## WRITTEN EXERCISE 1
In the piece on the Seattle Storm's history, how many ticket deposits did Dunn and Bryant secure to make the team official?
## WRITTEN EXERCISE 2
Carry the Seattle Storm history forward from its final sentence.

## DOCUMENT
※

The Seattle Storm (named obviously for our weather) was born in July 1999, a year before its first season, when Lin Dunn, former Purdue University and Portland Power head coach, was named the general manager and head coach of Seattle’s new WNBA team. The WNBA itself was only three years old at the time, and then had 12 teams which expanded to 16 that year with the addition of the Storm and three others. (Today the league is back to 12 teams.)

To prove Seattle’s commitment to women’s basketball in 1999, Dunn and Karen Bryant, the then-senior director of WNBA Operations and an Edmonds native, dribbled a WNBA basketball five and a half miles through downtown Seattle to collect ticket pledges. When they secured 7200 deposits (1700 more than required by the WNBA), the Storm was official.

Storm players enjoy their 2004 WNBA championship victory; photo courtesy of the Seattle Storm

A decade and a half later, the team has swished two WNBA championships–defeating the Connecticut Sun in 2004 and the Atlanta Dream in 2010–under three head coaches: Dunn, Anne Donovan and for the last eight years, Brian Agler. The Storm’s high-profile roster has also kept eyes on Seattle—particularly the Australian Lauren Jackson (who came on in 2001), Sue Bird (who joined in 2002) and Katie Smith (who played for the Storm from 2011-2012). In 2011, all three women were recognized among the top fifteen players in league history, and Jackson has scored the WNBA MVP three times so far—in 2003, 2007 and 2010. Her first time in 2003, she was the first non-American and youngest player ever (then 21) to win. Jackson and Bird are still part of the Storm.

※

## PROVIDED DATA

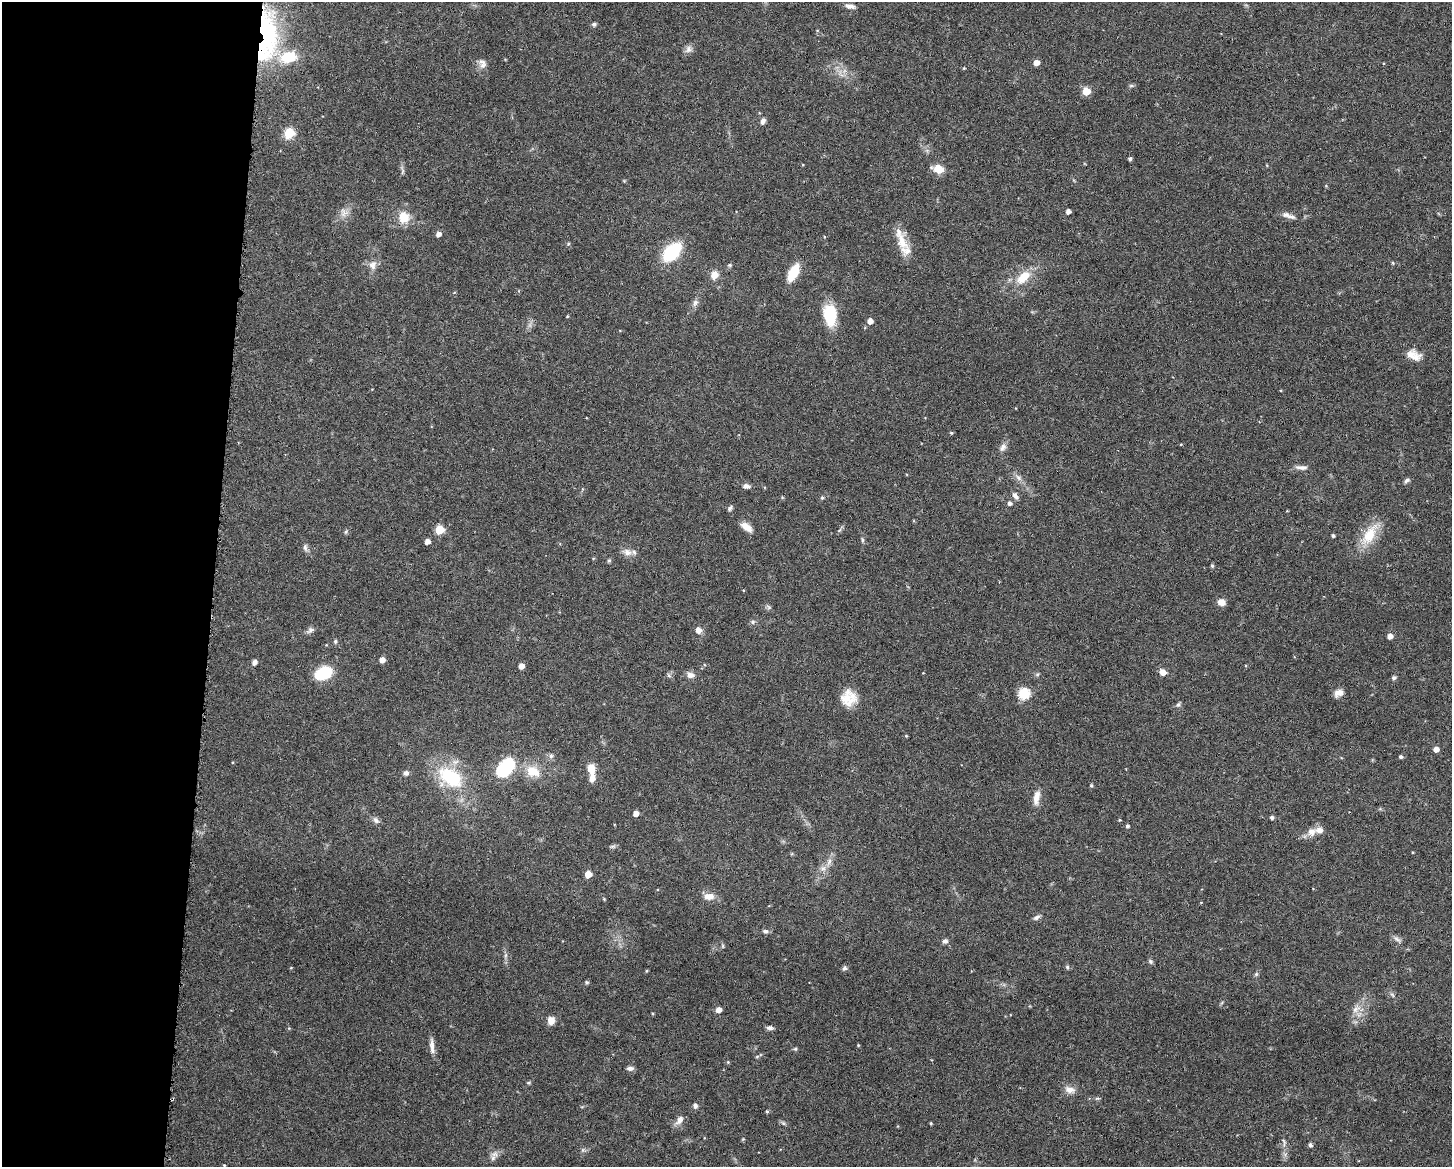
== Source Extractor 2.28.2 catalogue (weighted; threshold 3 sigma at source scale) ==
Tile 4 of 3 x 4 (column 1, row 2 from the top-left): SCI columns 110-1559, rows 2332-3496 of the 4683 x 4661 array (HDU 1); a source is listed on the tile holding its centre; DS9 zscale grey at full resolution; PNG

※

## RIGHT ANSWER 1
They secured 7,200 deposits.

## RIGHT ANSWER 2
Sue Bird, Lauren Jackson and Swin Cash celebrate their 2010 WNBA championship win after an undefeated run; photo courtesy of the Seattle Storm

In addition to the team’s impressive record and cast, another highlight of particular local interest was preserving the Storm in Seattle in 2008, when their sibling team, the Sonics, was sold to Oklahoma City. When the Storm was also in danger of leaving, Force 10 Hoops LLC, a group of three Seattle businesswomen (and Storm ticket holders), purchased the women’s team in January 2008. According to the Seattle Storm website, they did so in order to contribute to the community and facilitate the opportunity for female athletes of all levels to compete. The Force 10 name comes from the point on the Beaufort wind scale at which bad weather officially becomes a storm.

The regular Storm season runs from early June to mid September and playoffs wrap up by mid October. The average walk up ticket price is $34, and Storm 360 memberships (their version of season tickets) start at $179 and include 18 games–one preseason, then 17 home games–and priority selection for playoff seats.

Find the Storm’s own timeline with highlights of their last 15 years here.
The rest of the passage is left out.